Since John Harbaugh took the reins of the Baltimore Ravens four years ago, his teams have won 43 regular season games and picked up five playoff wins. They captured their first AFC North title a year ago. But the one thing they don’t have is a Super Bowl trip. The last two years have seen playoff losses in Pittsburgh and New England that took ripping the hearts out of a fan base and raised it to an art form. The debate now is whether the Ravens’ window of opportunity has closed. TheSportsNotebook takes a closer look as we begin the final countdown to the regular season opener…
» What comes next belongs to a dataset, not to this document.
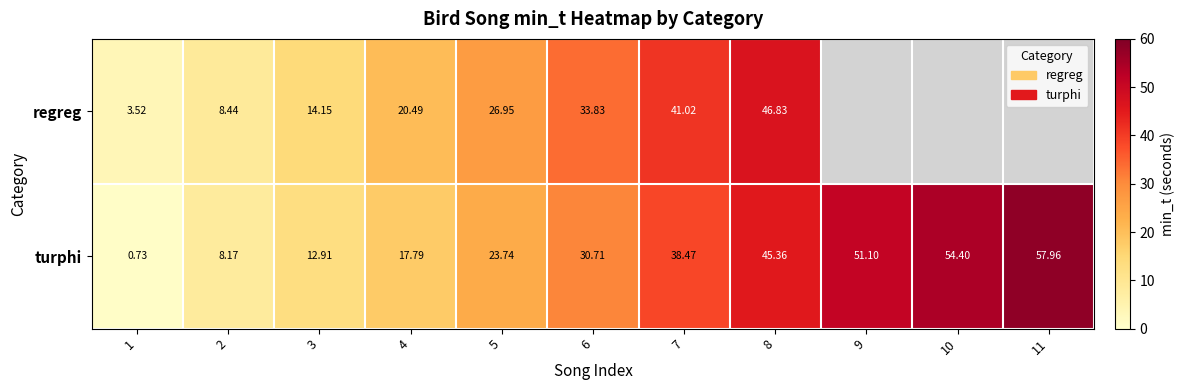

At how many categories does at least one series exceed 34?

5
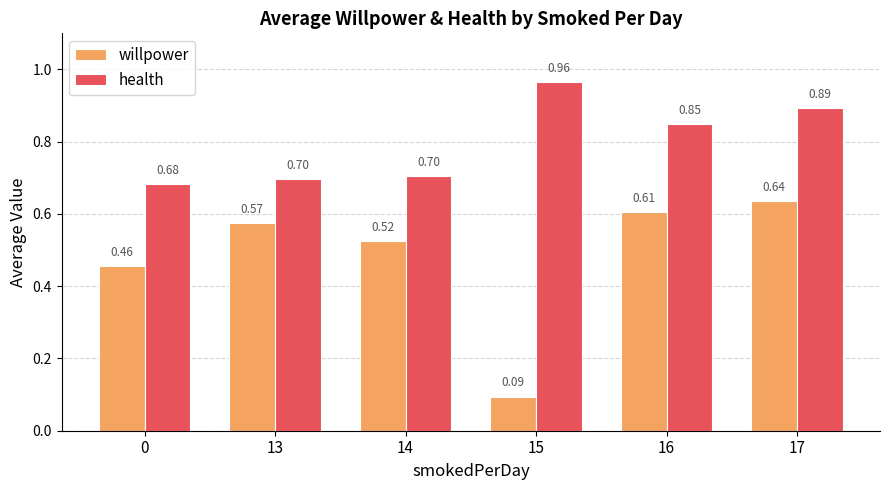

What is the sum of the health values at 17 and 13?

1.6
OFFENSE: Age is a factor at a lot of spots on this team and we have to begin with the offensive line. Matt Birk was a quality center last year, but he’s 36. Bobbie Williams at left guard is 35 and Bryant McKinnie at left tackle is the spring chicken of that side of the line at 32. More important, neither Williams nor McKinnie is a standout player, though both have been functionable. On the other side Marshall Yanda is a standout at right guard. Tackle Michael Oher—shifted away from the blind side in spite of his being the focal point of the movie by that same name—ha s talent and run-blocking sills, but scouts criticize his lack of ability to recover in pass protection if he loses the initial hit.
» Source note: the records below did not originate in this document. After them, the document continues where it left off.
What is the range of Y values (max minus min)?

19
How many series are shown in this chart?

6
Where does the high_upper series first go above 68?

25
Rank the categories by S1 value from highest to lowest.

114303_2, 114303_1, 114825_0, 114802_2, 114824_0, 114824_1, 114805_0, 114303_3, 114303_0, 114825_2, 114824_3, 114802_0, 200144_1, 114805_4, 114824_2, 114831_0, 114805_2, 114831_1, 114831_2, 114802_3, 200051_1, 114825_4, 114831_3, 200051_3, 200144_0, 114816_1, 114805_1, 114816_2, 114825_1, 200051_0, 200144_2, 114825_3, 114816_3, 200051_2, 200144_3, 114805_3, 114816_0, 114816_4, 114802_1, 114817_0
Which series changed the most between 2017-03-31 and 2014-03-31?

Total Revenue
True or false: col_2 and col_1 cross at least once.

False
Joe Flacco might have answered all the questions that linger about his big-game capacity if only Lee Evans had hung on to a game-winning pass in the end zone at the end of last year’s AFC Championship Game. Instead, Evans dropped the ball, Billy Cundiff shanked the ensuing field goal and while Flacco got praise for outplaying Tom Brady, don’t expect anyone to remember if the Ravens’ quarterback can’t get to a Super Bowl soon.
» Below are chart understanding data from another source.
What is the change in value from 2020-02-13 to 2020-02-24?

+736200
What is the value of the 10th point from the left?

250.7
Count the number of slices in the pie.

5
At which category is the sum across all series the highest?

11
The offense is built around Ray Rice, who racked up over 1,300 yards in rushing and is an excellent receiver out of the backfield. And while the receiving corps is not great, the combo of possession receiver Anquan Boldin and downfield threat Torrey Smith have given Flacco two good targets. The team could use someone to step up as a third receiver, but no obvious candidate exists, nor has Baltimore been able to adequately replace Todd Heap at tight end.
DEFENSE: The Baltimore defense won’t be what it used to be this season. The linebackers are at the heart of the 3-4 scheme and the Ravens are very weak on the outside and one of the inside spots. The one strength is, of course, Ray Lewis—who happens to be 37 years old. Then you go to the defensive backfield and while free safety Ed Reed is still 33 years old and as good as there is when healthy, his health is far from a given. The best player on the defense these days is Haloti Ngata, the defensive end. But the system played doesn’t really free Ngata up and he only had five sacks last year. So where will the big plays come from?
Baltimore’s going to hope Lardarius Webb, their emerging corner can take care of top receivers one-on-one. This is going to be necessary, because Cary Williams is a weak link on the other corner and Reed will need to shade that side of the field to help. Bernard Pollard is a rock solid at strong safety—not a great player, but very good and no real weaknesses in his game.
LAS VEGAS OVER/UNDER WIN PROJECTION: 10— I think the Ravens have hit the end of the line and have no hesitation on going Under,even if they’ve won at least 11 games in three of Harbaugh’s four years.